You need, well, a spectrometer. "It was kind of a surprise to us, a grassroots science community, to realize that when people wanted to identify an unknown substance, there's this completely ubiquitous device that's used in almost all branches of the sciences in different ways," says Public Lab research coordinator Jeff Warren, who counts himself among the community's members without a formal science background. "It really does sound kind of like a Star Trek device."
Spectrometers come in a number of different forms, but all of them perform the same basic function, diffracting light shone through a substance to reveal a kind of color fingerprint that corresponds to its chemical makeup. When the EPA wants to test soil or water samples, it sends them to a spectrometer. If a community group wants to ship a sample to a lab for testing, that goes to a spectrometer, too. Suffice it to say, most of us don't have one of these things lying around.
And so Public Lab developed one--something DIY, affordable, that you can order over the Internet (like their balloon-mapping kits). For 35 bucks, maybe you can't assemble the kind of tool a laboratory scientist might use to identify fine components in a soil sample. But Public Lab was aiming for something that could answer a simpler question: Is that oil in my lagoon?
"It was kind of an article of faith for a while that we should be pursing this and it wasn't a waste of time," Warren says. But the thing really seemed remarkably simple once the group started researching it. Public Lab found DIY scientists building spectrometers out of toilet paper rolls and pizza boxes. "We thought, well wait a second, are they really that simple to build?" Warren recalls. "I guess in some ways the answer is yes. In some ways the answer is no."
It's fairly simple to construct something that diffracts light just like a prism does. The trickier part is capturing and recording that data for analysis. The simplest $35 edition Public Lab is now shipping out to its Kickstarter supporters is composed of laughably simple MacGyver-like parts: a $9 web camera and USB cable, a slice of a DVD-R that functions like the prism, some black paper, Velcro, and double-sided tape. Inside the little box, the DVD-R diffracts the light, and the web camera snaps an image of the rainbow-like pattern that emerges from the other side. Picture the album cover to Pink Floyd's The Dark Side of the Moon. "Literally that's a diagram of the interior of our spectrometer," Warren laughs. The software Public Lab has been developing to accompany the tool then graphs the results.
Warren and others have been working on churning out nearly a thousand of these kits for people who supported the project earlier this fall on the Kickstarter campaign. But anyone else can pre-order one now for likely some time in February. The non-profit organization is a DIY community, which means you're expected to spend half an hour or so assembling this spectrometer when it arrives (with instructions). This whole community only works, Warren says, because its members are eager to roll up their own sleeves. Public Lab doesn't produce consumer electronics. If you order a kit, it will come with a note welcoming you to the citizen-science fold. "We want to make sure you know you're not just a customer," Warren says. "You're a collaborator, a contributor."

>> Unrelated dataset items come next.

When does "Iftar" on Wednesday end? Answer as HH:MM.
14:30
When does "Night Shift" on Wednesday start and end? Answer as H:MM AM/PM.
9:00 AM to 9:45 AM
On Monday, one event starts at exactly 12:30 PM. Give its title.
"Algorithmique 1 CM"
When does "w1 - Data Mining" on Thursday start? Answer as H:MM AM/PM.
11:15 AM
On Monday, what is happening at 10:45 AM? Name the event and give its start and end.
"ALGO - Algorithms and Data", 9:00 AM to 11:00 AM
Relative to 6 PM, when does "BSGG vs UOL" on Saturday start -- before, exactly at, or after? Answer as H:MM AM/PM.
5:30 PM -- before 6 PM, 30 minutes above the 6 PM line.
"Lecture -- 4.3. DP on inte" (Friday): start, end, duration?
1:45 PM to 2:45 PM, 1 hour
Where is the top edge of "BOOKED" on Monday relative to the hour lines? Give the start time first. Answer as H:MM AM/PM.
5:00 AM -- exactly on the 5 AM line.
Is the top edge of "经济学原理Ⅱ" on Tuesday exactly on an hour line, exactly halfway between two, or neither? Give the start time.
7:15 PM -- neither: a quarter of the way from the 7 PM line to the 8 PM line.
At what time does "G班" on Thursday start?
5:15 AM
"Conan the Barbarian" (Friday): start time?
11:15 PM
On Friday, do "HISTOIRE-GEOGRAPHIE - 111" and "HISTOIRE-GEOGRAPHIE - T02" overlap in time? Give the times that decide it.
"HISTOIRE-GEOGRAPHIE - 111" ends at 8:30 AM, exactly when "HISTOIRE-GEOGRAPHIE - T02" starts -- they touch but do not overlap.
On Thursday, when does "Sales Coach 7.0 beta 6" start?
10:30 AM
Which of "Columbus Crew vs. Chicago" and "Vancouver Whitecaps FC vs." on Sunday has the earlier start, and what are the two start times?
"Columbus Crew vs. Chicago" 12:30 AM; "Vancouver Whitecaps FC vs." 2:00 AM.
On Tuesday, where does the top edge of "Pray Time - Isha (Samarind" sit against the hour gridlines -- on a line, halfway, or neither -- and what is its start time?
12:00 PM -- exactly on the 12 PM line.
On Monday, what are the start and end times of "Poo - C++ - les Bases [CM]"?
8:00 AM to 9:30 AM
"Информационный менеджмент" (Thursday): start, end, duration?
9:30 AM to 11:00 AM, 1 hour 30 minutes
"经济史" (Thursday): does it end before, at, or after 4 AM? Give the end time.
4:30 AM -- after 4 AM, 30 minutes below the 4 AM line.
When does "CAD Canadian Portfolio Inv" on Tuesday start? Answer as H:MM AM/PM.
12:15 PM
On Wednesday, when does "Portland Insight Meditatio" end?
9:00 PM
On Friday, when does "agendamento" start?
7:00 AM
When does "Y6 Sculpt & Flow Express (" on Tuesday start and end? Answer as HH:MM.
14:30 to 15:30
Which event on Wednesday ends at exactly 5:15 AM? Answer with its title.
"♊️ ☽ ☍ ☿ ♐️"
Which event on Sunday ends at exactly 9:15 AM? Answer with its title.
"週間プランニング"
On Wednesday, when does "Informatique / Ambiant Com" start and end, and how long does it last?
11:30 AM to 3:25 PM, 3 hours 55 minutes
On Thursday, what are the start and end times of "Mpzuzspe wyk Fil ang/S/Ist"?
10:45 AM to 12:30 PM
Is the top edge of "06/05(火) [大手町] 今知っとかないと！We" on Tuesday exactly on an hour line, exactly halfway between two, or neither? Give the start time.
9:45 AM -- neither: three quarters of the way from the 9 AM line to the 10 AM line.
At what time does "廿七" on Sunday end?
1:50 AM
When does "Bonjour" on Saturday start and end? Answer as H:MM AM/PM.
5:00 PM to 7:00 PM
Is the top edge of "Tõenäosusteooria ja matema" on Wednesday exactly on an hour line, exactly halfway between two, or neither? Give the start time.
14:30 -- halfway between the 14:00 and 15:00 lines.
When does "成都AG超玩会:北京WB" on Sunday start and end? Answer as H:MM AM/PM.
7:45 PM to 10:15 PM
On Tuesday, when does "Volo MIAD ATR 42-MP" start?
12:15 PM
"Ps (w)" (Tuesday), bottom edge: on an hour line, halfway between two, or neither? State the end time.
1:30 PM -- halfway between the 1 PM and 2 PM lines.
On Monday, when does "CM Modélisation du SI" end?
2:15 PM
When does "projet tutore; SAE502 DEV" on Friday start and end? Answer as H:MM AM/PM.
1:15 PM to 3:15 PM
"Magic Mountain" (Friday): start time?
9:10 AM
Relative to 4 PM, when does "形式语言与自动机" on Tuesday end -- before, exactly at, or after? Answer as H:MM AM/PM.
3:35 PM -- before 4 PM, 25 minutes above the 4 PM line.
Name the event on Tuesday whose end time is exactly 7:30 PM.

The hardest part of all of this, Warren says, has not been designing a cheap instrument, but designing a cheap instrument that anyone can learn to use without being overwhelmed by the technology. "We have this balance we're trying to seek," he says. Want to know exactly how the thing works? "Half of me wants to say `don't worry about it'--the Apple approach. I kind of hate that in some ways, it's patronizing to me if someone wants to learn and understand things. But you also want to think, once something is abstracted and made easy, then people can simply use it as a tool."
He doesn't want you to make serious decisions about your safety and health based on the data from a homemade spectrometer. This is an ongoing experiment, one that will evolve as more people join it and improve the tool. If you built your own car from scratch, Warren says, you'd probably want to drive it around a parking lot before speeding onto the highway. But Warren hopes that ultimately you'll be able it identify metals in your vegetable garden, or signs of oil in a waterway that the EPA should look into. Maybe this just helps your low-budget community group decide where to spend scarce resources sending samples off to a high-tech lab. At any rate, for $35 or $40, it's probably a good investment.